How stable are the probes? Can I freeze-thaw them? Can I store them diluted?
When stored properly, the probes are stable. They can be repeatedly frozen and thawed. There is less risk of degradation of the probes if they are stored undiluted.
Do I need to amplify the signal?
No, signal amplification is not necessary. The Vysis directly labeled probes have bright signal without any additional detection steps.
Can I decrease the amount of probe per assay?
No, the signal strength will be too weak.
What is the difference between directly labeled and indirectly labeled probes?
With directly labeled probes, the fluorophore is covalently linked to the DNA probe. With indirectly labeled probes, a hapten, such as biotin or digoxigenin, is incorporated into the probe. A series of posthybridization steps ("sandwiching") allows a fluorophore to be bound to the happen.
When do I use WCP vs CEP probes?
CEP Probes are used on both interphase cells and metaphase spreads and can be used to determine ploidy (e.g. trisomy 18). WCP Whole Chromosome Painting probes are used on metaphase spreads, only. Use on interphase cells is not recommended by the scientific community, due to difficulties in interpretation of results.
Do the WCP probes cross-react to other human chromosomes or to rodent chromosomes?
Some cross-reactivity with other human chromosomes may occur with the WCP probes. The probe mixture contains human Cot-1®* DNA to reduce binding to repeated sequences on the target and non-target DNA. You may add more human Cot-1 DNA. Some of the WCP probes are prepared form DNA libraries of flowsorted human chromosomes obtained from human/hamster somatic cell hybrids. Use GIBCO/BRL Hamster Cot1 DNA or Mouse Cot1 DNA as a blocking reagent if you are analyzing somatic cell hybrids for their human chromosome content.
If mixing LSI and CEP probes, which hybridization buffer is used?

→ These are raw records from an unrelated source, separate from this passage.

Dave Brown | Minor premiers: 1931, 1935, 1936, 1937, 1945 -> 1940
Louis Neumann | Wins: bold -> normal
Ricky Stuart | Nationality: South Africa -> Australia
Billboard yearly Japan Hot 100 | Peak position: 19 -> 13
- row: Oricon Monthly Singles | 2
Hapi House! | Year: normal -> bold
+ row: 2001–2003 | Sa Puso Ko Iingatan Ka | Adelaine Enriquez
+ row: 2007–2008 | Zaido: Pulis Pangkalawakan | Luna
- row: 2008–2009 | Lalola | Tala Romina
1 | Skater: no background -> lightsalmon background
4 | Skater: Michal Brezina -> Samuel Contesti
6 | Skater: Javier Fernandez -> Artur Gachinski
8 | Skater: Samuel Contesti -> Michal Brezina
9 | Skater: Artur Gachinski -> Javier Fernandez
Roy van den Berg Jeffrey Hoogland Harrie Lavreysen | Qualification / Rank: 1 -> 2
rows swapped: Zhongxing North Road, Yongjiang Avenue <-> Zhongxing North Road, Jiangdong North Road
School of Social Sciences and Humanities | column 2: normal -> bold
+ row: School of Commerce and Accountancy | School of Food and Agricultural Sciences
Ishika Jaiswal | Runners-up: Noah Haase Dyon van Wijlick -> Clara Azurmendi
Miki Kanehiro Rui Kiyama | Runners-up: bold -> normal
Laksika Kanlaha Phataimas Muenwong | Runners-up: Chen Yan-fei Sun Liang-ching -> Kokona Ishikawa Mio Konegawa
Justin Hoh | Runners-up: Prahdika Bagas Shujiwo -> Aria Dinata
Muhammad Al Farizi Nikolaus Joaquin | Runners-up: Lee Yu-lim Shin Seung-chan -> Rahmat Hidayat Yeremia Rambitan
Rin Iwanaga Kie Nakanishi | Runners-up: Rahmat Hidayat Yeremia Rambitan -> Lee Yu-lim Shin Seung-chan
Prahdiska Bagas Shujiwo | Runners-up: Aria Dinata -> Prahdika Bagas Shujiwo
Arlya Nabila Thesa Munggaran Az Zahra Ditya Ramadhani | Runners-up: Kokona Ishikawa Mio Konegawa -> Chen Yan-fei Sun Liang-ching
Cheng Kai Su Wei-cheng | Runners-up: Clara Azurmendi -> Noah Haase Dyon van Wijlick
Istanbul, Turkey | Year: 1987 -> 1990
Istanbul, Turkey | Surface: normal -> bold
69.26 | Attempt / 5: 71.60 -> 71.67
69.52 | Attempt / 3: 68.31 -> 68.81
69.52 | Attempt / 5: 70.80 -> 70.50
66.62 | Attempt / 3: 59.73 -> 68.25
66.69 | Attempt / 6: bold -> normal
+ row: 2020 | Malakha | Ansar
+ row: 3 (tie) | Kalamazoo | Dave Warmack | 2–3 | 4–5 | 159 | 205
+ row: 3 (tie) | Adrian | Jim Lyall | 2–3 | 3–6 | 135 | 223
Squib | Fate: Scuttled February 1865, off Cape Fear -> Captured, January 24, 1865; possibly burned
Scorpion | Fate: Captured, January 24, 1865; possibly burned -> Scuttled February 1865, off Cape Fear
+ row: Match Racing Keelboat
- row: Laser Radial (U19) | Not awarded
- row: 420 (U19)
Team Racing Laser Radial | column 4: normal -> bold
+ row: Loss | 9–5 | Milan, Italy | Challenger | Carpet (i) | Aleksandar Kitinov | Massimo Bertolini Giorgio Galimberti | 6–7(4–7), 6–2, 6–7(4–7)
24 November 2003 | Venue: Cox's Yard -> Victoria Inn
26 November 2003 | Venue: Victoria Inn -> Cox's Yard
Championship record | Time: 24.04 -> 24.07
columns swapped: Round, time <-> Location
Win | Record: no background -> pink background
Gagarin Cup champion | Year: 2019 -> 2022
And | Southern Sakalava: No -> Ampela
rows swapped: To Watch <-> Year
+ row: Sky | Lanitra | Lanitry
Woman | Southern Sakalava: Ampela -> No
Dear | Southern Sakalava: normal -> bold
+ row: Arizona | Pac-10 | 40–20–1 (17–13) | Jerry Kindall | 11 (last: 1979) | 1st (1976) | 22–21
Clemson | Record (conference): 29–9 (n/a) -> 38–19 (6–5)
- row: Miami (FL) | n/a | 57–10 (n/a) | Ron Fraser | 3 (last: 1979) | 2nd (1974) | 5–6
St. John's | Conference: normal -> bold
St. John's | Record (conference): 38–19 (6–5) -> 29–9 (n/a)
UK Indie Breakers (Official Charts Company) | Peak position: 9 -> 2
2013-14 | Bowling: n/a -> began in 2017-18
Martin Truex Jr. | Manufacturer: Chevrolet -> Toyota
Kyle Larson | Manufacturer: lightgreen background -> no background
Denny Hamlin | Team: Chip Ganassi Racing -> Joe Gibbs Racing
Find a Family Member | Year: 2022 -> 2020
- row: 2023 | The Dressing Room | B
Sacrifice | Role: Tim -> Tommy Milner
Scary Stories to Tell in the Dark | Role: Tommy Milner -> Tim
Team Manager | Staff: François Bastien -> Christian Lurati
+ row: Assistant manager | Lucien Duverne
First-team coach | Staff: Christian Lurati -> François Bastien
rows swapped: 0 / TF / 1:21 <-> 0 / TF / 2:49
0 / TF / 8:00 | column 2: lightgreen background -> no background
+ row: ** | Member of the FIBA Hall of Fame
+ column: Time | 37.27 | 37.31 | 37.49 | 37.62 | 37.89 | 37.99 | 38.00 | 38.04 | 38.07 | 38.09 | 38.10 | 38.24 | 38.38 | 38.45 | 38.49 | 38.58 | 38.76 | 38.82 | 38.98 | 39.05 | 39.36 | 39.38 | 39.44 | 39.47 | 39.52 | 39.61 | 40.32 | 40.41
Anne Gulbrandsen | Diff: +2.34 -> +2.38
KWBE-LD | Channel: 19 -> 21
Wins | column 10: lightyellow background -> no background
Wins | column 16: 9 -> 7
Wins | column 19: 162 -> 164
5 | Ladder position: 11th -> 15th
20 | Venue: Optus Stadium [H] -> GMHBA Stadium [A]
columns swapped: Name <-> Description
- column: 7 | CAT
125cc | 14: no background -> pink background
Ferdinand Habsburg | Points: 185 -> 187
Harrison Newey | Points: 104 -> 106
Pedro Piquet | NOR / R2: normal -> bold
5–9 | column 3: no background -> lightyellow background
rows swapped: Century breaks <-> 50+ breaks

Use LSI hybridization buffer. The CEP buffer is the more stringent, the LSI buffer the less stringent. The LSI requires the less stringent buffer or it may not hybridize to its target. Not all configurations of combining LSI and CEP have been tested by Vysis. It is possible that for some probe mixes, the CEP probe may experience cross-hybridization with other chromosomes due to the lower stringency conditions.
How do you mix 2 probes together?
Add 7 µL of hybridization buffer, 1 µL of purified water, and 1 µL of EACH probe for a total volume of 10 µL.
Why are my fluorescent signals faint?
In addition to using the appropriate filter, the microscope excitation source and age of the lamp will affect how strong the fluorophore signal appears. We recommend a 100 watt mercury lamp with less than 200 hours used. Some probe signals are brighter or have different shapes when compared to other probe signals. For example, an LSI signal is more compact than a CEP signal and a viewer may interpret this as a less bright signal. In fact, the signal for the LSI is just smaller. Different WCP Chromosome Paints have varying staining intensities and a viewer may describe a particular WCP Chromosome Paint as not as bright as the previous one they were using. Compared to some amplified signals of indirectly labeled probes, the signal from directly labeled probes may be described by some viewers as faint. Vysis probe signals may appear smaller, but the signal is as bright. Also, due the lack of background fluorescence, the signal is easier to see and distinguish as a true signal.